‘Start of real change’: New migraine drug cuts attacks by 50% – study
Administered through injection, the Erenumab drug went through a phase three STRIVE trial at King’s College Hospital, London. Over the course of six months, the 955 trial participants were given 70mg or 140mg doses of Erenumab, or a monthly placebo.
Published in the New England Journal of Medicine, the results reveal that after 4 to 6 months the number of migraine days was reduced by 50 percent or greater for 43 percent of the 70mg Erenumab group.
The halving of migraine pain rate jumped to 50 percent for those on the 140mg dose, compared with 26.6 percent of the placebo patient collective.
“Erenumab administered subcutaneously at a monthly dose of 70mg or 140 mg significantly reduced migraine frequency, the effects of migraines on daily activities, and the use of acute migraine-specific medication over a period of 6 months,” the trial report concluded.

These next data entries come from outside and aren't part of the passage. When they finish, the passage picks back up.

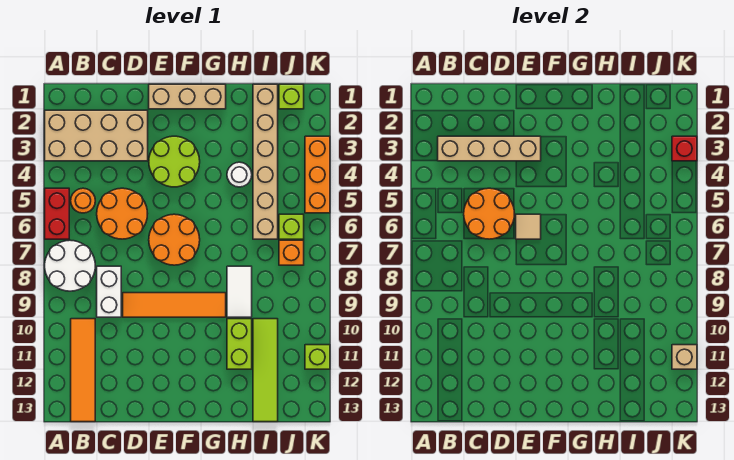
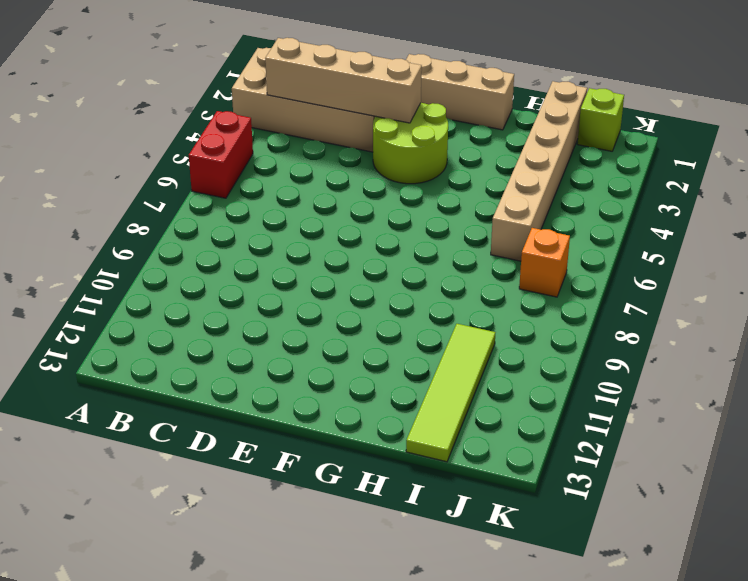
none -> white round brick A7:B8 level 1
none -> orange round brick B5 level 1
none -> orange tile B10:B13 level 1

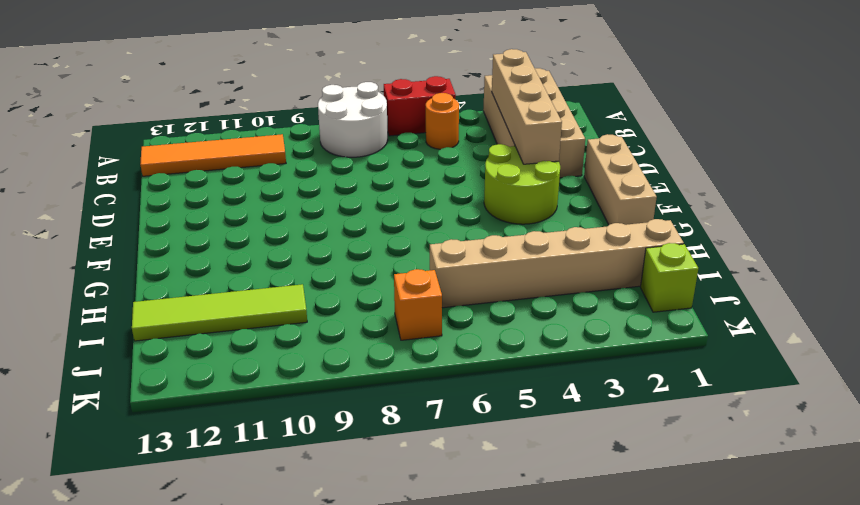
none -> orange round brick C5:D6 level 1
none -> white brick C8:C9 level 1
none -> orange tile D9:G9 level 1

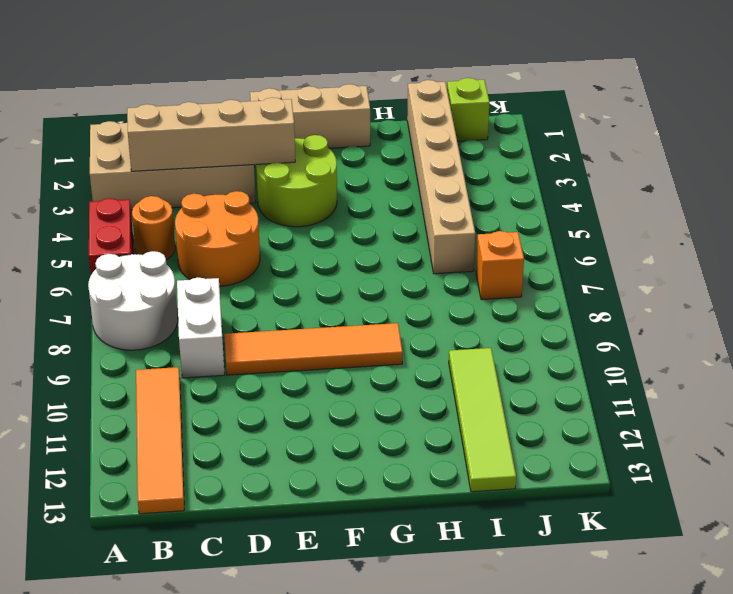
none -> orange round brick E6:F7 level 1
none -> white round brick H4 level 1
none -> white tile H8:H9 level 1

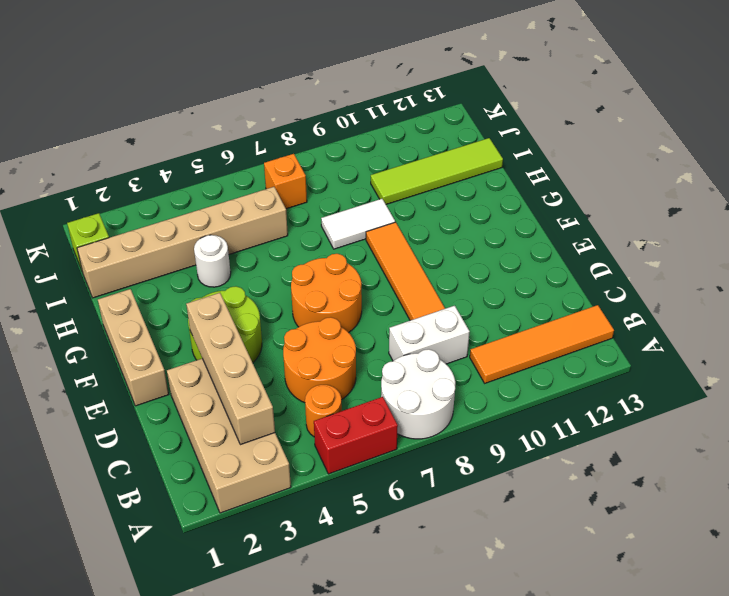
none -> lime brick H10:H11 level 1
none -> lime brick J6 level 1
none -> orange brick K3:K5 level 1

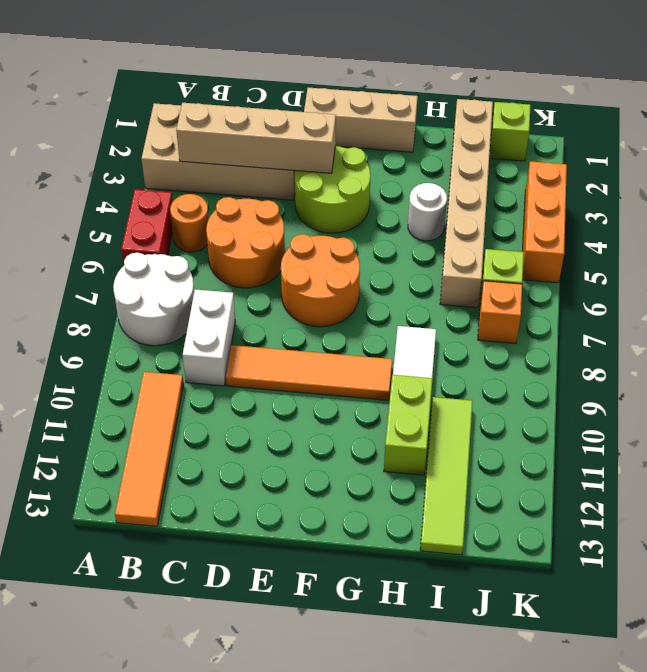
none -> lime brick K11 level 1
none -> orange round brick C5:D6 level 2
none -> tan tile E6 level 2

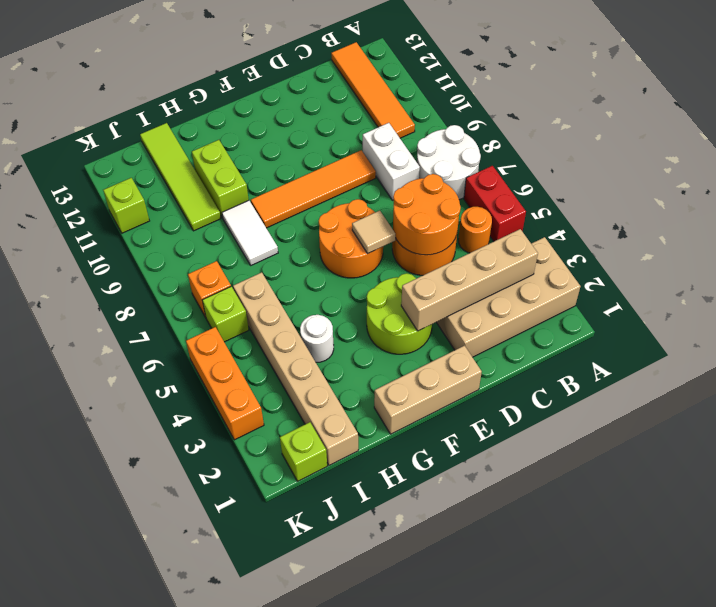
none -> red brick K3 level 2
none -> tan brick K11 level 2

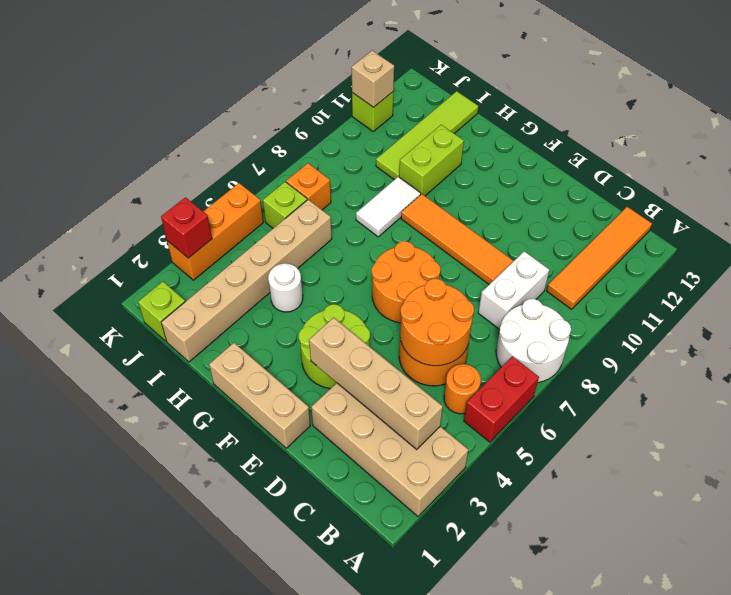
none -> tan tile E6 level 2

The study also finds long-term analysis of the safety of the drug is needed. According to the World Health Organisation migraine is the most common neurological condition in the world, affecting between 12 and 15 per cent of people.
Described as a lab-made antibody, Erenumab blocks amino acid calcitonin gene-related peptide (CGRP), which is believed to be a factor in migraine attacks. “Migraine is too often trivialised as just a headache when, in reality, it can be a debilitating, chronic condition that can destroy lives,” said Simon Evans, CEO of Migraine Action.
“The effects can last for hours – even days in many cases. An option that can prevent migraine and that is well tolerated is therefore sorely needed and we hope that this marks the start of real change in how this condition is treated and perceived.”